Enterprise e-commerce and retail groups with large paid acquisition budgets benefit most. Server-side Conversions API integration with Meta and Google directly addresses the signal loss from iOS App Tracking Transparency changes, which continues to reduce reported ROAS for client-side pixel implementations. Companies spending over €500k/year in paid social typically recover measurable attribution improvement.
Financial services and insurance organisations subject to strict data governance requirements will find the French data residency, ePrivacy certification, and IAB TCF 2.2 compliance easier to document than a US-hosted tag management solution.
Media groups and publishers running complex audience monetisation strategies, with multiple ad tech partners requiring data syndication, benefit from the real-time CDP audience activation and the breadth of server-side connectors.
Commanders Act is a poor fit for small and mid-market companies. The enterprise sales process, minimum contract size, and implementation complexity require dedicated internal resource or agency partnership. Organisations with fewer than 1 million monthly sessions and limited internal data engineering capacity should evaluate Matomo Tag Manager, Stape, or JENTIS instead.
Commanders Act occupies a specific position in the European martech market: the only French CDP with Gartner and Forrester recognition, a server-side-first architecture built before the third-party cookie collapse made server-side tagging mainstream, and a compliance posture — French data hosting, ePrivacy EU certification, IAB TCF 2.2 — that is genuinely differentiated from US alternatives.
The tradeoffs are real. There is no self-service entry point. Implementation requires expertise. The integration marketplace, while growing, remains smaller than Google Tag Manager's community library. For a large European enterprise that has already decided it needs GDPR-compliant server-side tag management with a CDP layer, these tradeoffs are acceptable. For a company still deciding whether server-side tagging justifies the investment, the absence of a trial tier makes evaluation genuinely difficult.
How does Commanders Act differ from Google Tag Manager? Google Tag Manager is a free client-side tag manager that runs scripts in the visitor's browser and sends data to Google's US infrastructure. Commanders Act offers server-side tag management where data collection happens on servers hosted in France, eliminating client-side privacy risks and keeping data within EU jurisdiction. GTM has a far larger free template library; Commanders Act wins on compliance architecture and first-party data control.

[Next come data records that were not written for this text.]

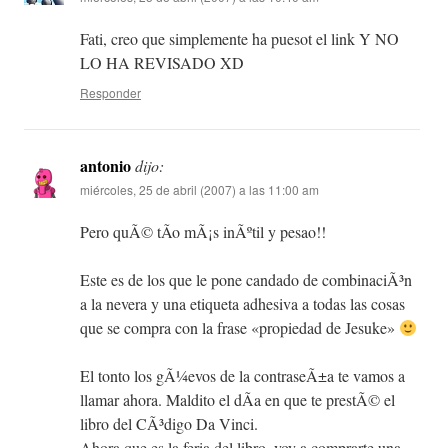
Fati, creo que simplemente ha puesot el link Y NO
LO HA REVISADO XD
Responder
antonio
dijo:
miércoles, 25 de abril (2007) a las 11:00 am
Pero quÃ© tÃ­o mÃ¡s inÃºtil y pesao!!
Este es de los que le pone candado de combinaciÃ³n
a la nevera y una etiqueta adhesiva a todas las cosas
que se compra con la frase «propiedad de Jesuke»
El tonto los gÃ¼evos de la contraseÃ±a te vamos a
llamar ahora. Maldito el dÃ­a en que te prestÃ© el
libro del CÃ³digo Da Vinci.
Ahora que es la feria del libro, voy a comprarte una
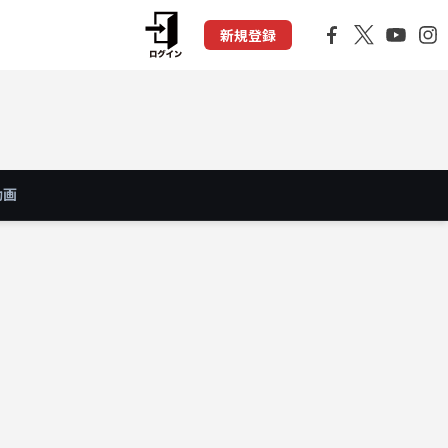
新規登録
動画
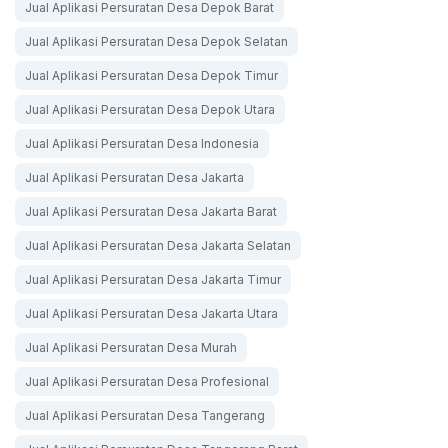
Jual Aplikasi Persuratan Desa Depok Barat
Jual Aplikasi Persuratan Desa Depok Selatan
Jual Aplikasi Persuratan Desa Depok Timur
Jual Aplikasi Persuratan Desa Depok Utara
Jual Aplikasi Persuratan Desa Indonesia
Jual Aplikasi Persuratan Desa Jakarta
Jual Aplikasi Persuratan Desa Jakarta Barat
Jual Aplikasi Persuratan Desa Jakarta Selatan
Jual Aplikasi Persuratan Desa Jakarta Timur
Jual Aplikasi Persuratan Desa Jakarta Utara
Jual Aplikasi Persuratan Desa Murah
Jual Aplikasi Persuratan Desa Profesional
Jual Aplikasi Persuratan Desa Tangerang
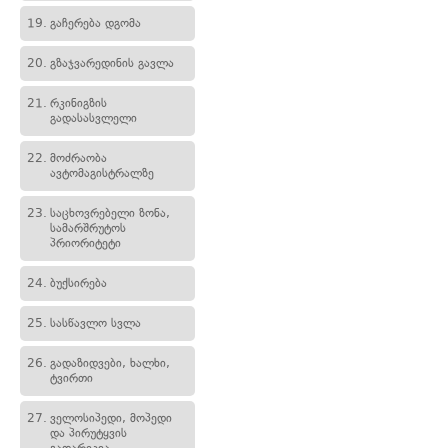
19.
გაჩერება დგომა
20.
გზაჯვარედინის გავლა
21.
რკინიგზის
გადასასვლელი
22.
მოძრაობა
ავტომაგისტრალზე
23.
საცხოვრებელი ზონა,
სამარშრუტოს
პრიორიტეტი
24.
ბუქსირება
25.
სასწავლო სვლა
26.
გადაზიდვები, ხალხი,
ტვირთი
27.
ველოსიპედი, მოპედი
და პირუტყვის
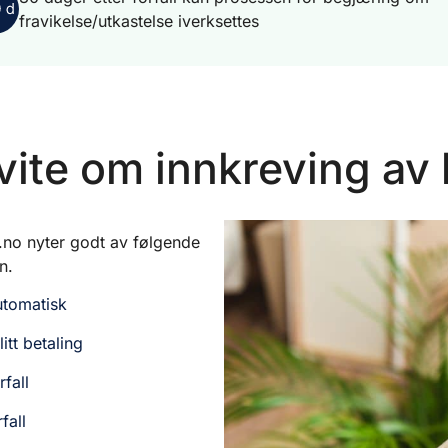
fravikelse/utkastelse iverksettes
vite om innkreving av
e.no nyter godt av følgende
n.
utomatisk
itt betaling
rfall
fall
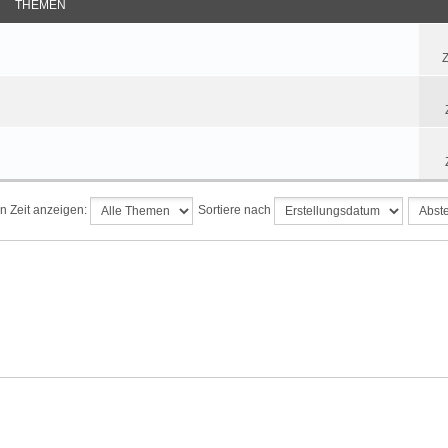
THEMEN
Z
n Zeit anzeigen:
Sortiere nach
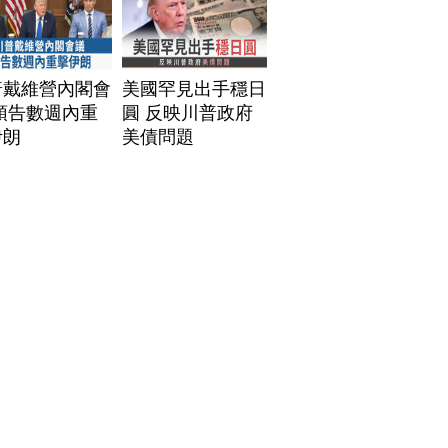
普戴維營內閣會
美國罕見出手穩日
預告數週內重
圓 反映川普政府
伊朗
美債問題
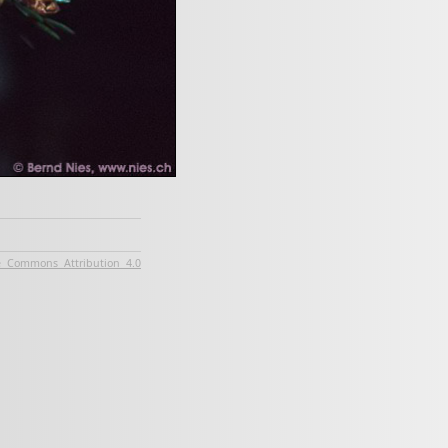
e Commons Attribution 4.0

Is Commanders Act GDPR compliant? Yes. All customer data is processed and stored in France. The platform holds ePrivacy EU certification, is IAB TCF 2.2 compliant, and follows CNIL guidelines. The server-side architecture means ad platforms receive only data the customer explicitly chooses to share.
What is server-side tagging and why does it matter? Traditional tag managers load third-party scripts in the visitor's browser, which slows pages, leaks data to vendors, and is blocked by ad blockers. Server-side tagging moves event collection to a server: your site sends events to your server, which forwards only approved data to ad platforms. Page loads improve, data leakage reduces, and ad blocker interference drops.
What is the difference between Commanders Act's tag management and its CDP? The tag management system (inherited from TagCommander) collects and routes events. The CDP layer, added later, stitches events into unified customer profiles and activates audiences to ad platforms and CRMs. Both modules are available within a single platform.
Does Commanders Act offer a free trial? No. Commanders Act sells through direct enterprise sales with custom pricing. There is no self-service trial, free tier, or published rate card. Evaluations begin with a demo and typically progress through a proof-of-concept engagement.